Era irónico, pensó Dalgliesh, pero no sorprendente; la nueva división creada para investigar delitos graves con sensibles matizaciones, acusada ya de torpe insensibilidad. Y sabía de dónde debían proceder las críticas. Dijo:

– No, pero tampoco esperaba ninguna. Ese asesino iba desnudo o casi desnudo. Tenía a su alcance medios para lavarse. Tres transeúntes oyeron que corría el agua allí poco después de las ocho.

– ¿Berowne lavándose las manos antes de cenar?

– En ese caso, lo estaba haciendo muy a conciencia.

– ¿Pero sus manos estaban limpias cuando lo viste?

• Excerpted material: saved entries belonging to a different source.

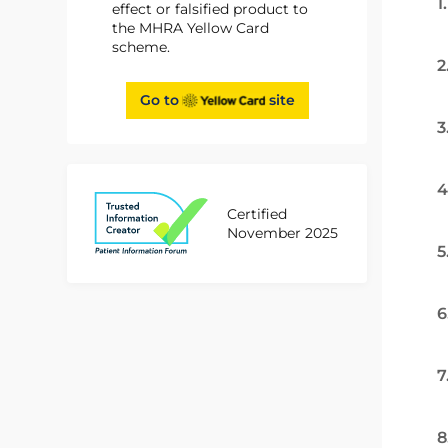
1
effect or falsified product to
the MHRA Yellow Card
scheme.
2
Go to
site
3
4
Certified
November 2025
5
6
7
8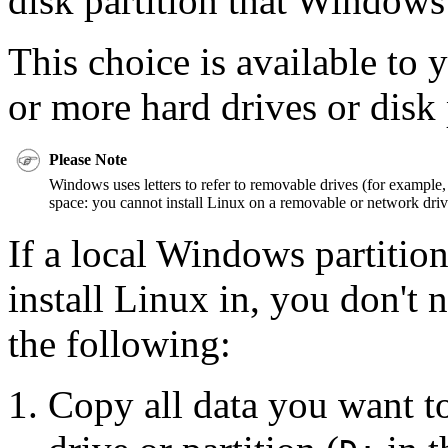
disk partition that Windows
This choice is available to 
or more hard drives or disk 
Please Note
Windows uses letters to refer to removable drives (for example, 
space: you cannot install Linux on a removable or network driv
If a local Windows partition
install Linux in, you don't n
the following:
Copy all data you want to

– La izquierda sí. La derecha estaba muy ensangrentada.

– Pues ya lo ves.

Dalgliesh dijo:

– La toalla de Berowne estaba colgada en una silla de la sacristía. Creo que su asesino se secó con el trapo del té en la cocina. Todavía estaba ligeramente húmedo, no en ciertos lugares sino todo él, cuando lo toqué. Y lo mataron con una de sus navajas. Berowne tenía dos, marca Bellingham, en un estuche junto al fregadero. Un intruso casual, o el propio Harry Mack, no hubiera sabido que estaban allí; probablemente, ni siquiera habría identificado el estuche por lo que era.

– ¿Y qué es una Bellingham, válgame Dios? ¿Por qué no podía ese hombre utilizar una Gillette o una máquina eléctrica, como cualquiera de nosotros? De acuerdo, por tanto fue alguien enterado de que él se afeitaba con una navaja barbera, alguien que sabía que lo encontraría en la iglesia aquella noche, y que tuvo acceso a la casa de Campden Hill Square para recoger las cerillas y el dietario. ¿Y sabes quién encaja mejor en esa lista de requisitos? El propio Berowne. Y todo lo que tú tienes contra la teoría del suicidio es una mancha de sangre.

Dalgliesh empezaba a pensar que aquellas cuatro palabras breves y contundentes le seguirían acosando hasta que finalizara el caso, pero se limitó a decir:

– ¿Supongo que no sugerirás que Berowne se degolló a medias, se abalanzó contra Harry, tambaleándose, para asesinarlo, chorreando sangre entretanto, y después avanzó de nuevo, a trompicones, hasta el otro extremo de la habitación para infligirse el tercer y último corte en su garganta?